E dovevano conoscere
le risurrezioni compiute da Elia ed Eliseo.
Non avevano la certezza
di una protezione miracolosa,
ma erano certi di questo:
se fossero rimasti integri,
sarebbero stati risuscitati.
E questo è vero anche oggi.
La ferma convinzione nella risurrezione,
se ci pensiamo, limita Satana.
Le sue minacce di morte non ci intimidiscono,
non ci fanno in alcun modo paura.
La speranza è la nostra arma segreta.
Un ultimo punto è questo:
se rimaniamo integri
e non ci lasciamo intimidire,
chi ci vede rimarrà favorevolmente colpito.

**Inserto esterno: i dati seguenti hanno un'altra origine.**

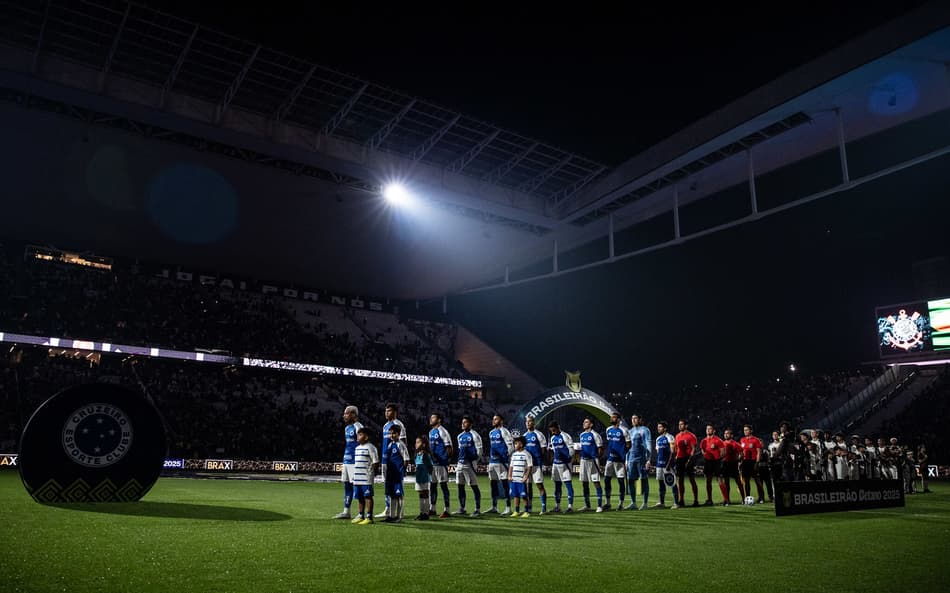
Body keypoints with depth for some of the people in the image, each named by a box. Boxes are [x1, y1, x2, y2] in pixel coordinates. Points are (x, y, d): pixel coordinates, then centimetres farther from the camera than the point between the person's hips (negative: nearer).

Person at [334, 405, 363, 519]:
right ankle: (346, 512, 18)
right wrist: (343, 464, 21)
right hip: (346, 461, 9)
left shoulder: (358, 427, -12)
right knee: (347, 486, 11)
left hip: (355, 462, -9)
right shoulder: (347, 428, 16)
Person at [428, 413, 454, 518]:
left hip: (441, 463, -9)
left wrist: (445, 458, -10)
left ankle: (446, 510, 0)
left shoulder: (442, 431, -11)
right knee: (432, 486, 13)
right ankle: (432, 509, 23)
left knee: (443, 485, -5)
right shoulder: (431, 432, 15)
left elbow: (449, 448, -13)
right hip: (432, 463, 9)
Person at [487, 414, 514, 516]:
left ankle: (508, 508, -3)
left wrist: (507, 456, -13)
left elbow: (510, 446, -11)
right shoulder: (491, 433, 17)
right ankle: (494, 507, 21)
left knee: (504, 484, -6)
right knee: (493, 484, 12)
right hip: (492, 461, 8)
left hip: (501, 461, -8)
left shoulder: (504, 432, -8)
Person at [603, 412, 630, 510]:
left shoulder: (623, 430, -8)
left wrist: (621, 453, -10)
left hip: (619, 459, -6)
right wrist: (608, 452, 10)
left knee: (621, 481, 1)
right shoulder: (608, 430, 11)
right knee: (606, 480, 6)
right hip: (610, 458, 6)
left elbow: (628, 445, -5)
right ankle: (607, 502, 15)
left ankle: (621, 503, 10)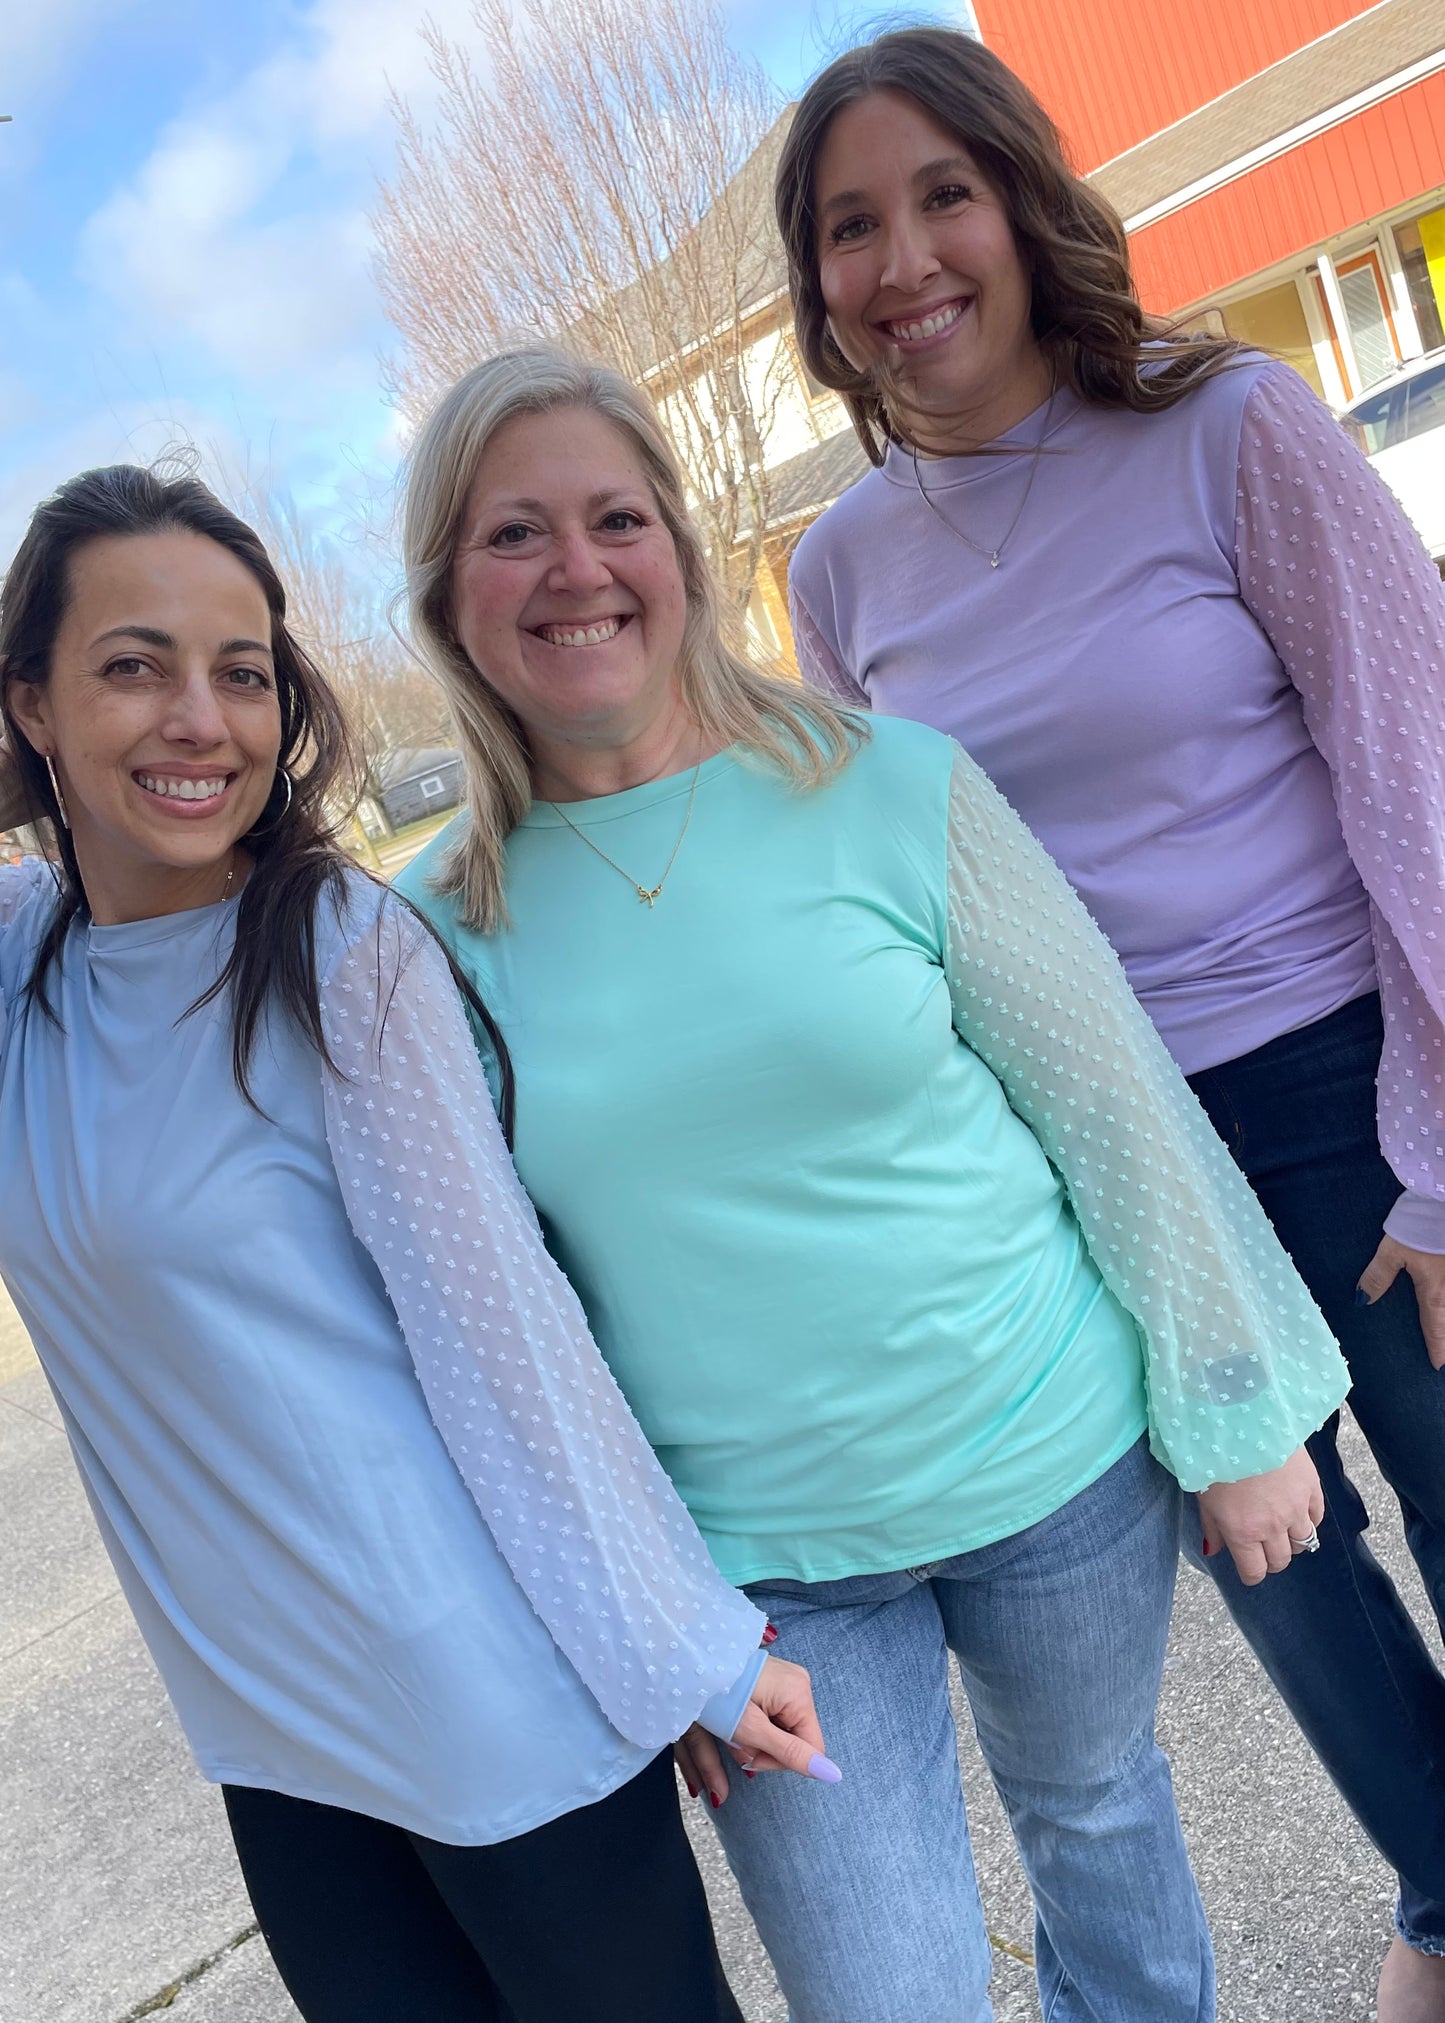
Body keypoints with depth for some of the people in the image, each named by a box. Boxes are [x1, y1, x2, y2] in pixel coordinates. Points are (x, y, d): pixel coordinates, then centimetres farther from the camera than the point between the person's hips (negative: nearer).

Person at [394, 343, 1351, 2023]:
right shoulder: (437, 931, -7)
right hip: (755, 1559, 0)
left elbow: (1115, 1098, -5)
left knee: (1095, 1815, 25)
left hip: (1056, 1464, 0)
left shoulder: (886, 784, -11)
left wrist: (1239, 1414, -1)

Ricordate cosa disse il re quando i 3 uscirono
dalla fornace sani e salvi?
Disse: “Sia lodato l’Iddio di Sadrac,
Mesac e Abednego,
[…] perché non esiste un altro dio
che possa liberare come questo”.
Pensiamoci un attimo.
Se Nabucodonosor e gli altri babilonesi
che erano lì saranno tra gli “ingiusti”
che Atti 24:15 dice che saranno risuscitati,
allora vorrà dire
che quello di cui furono testimoni
sarà un ottimo inizio per avvicinarsi a Geova
nel nuovo mondo.
E gli uomini che li gettarono nella fornace
e rimasero uccisi dalle fiamme?
Se saranno risuscitati,
scopriranno che cosa successe
dopo la loro morte prematura.
E sicuramente venire a sapere queste cose
li aiuterà a progredire spiritualmente
nel nuovo mondo.
La stessa cosa succede oggi.
Quando non cediamo alle intimidazioni
diamo una grande testimonianza.
E grazie a questo tipo di testimonianza
in molti hanno accettato la verità.
In conclusione, tiriamo le somme.
Dai 3 ebrei abbiamo imparato 5 cose
che ci aiuteranno
a non cedere alle intimidazioni.
Primo, nonostante i ruggiti del Diavolo
confidiamo sempre in Geova.
Secondo, grazie allo spirito santo
rimarremo calmi e risponderemo bene.
Terzo, Geova può usare i suoi angeli
che in vari modi possono tirarci fuori
da situazioni che ci incutono timore.
Quarto, quella della risurrezione
è una speranza che ci infonde grande coraggio
anche se siamo minacciati di morte.
E quinto, se rimaniamo integri
e non ci lasciamo intimidire,
chi ci vede rimarrà favorevolmente colpito.
Pertanto ognuno di noi,
a imitazione dei 3 ebrei,
sia determinato
a non permettere a Satana di intimidirlo.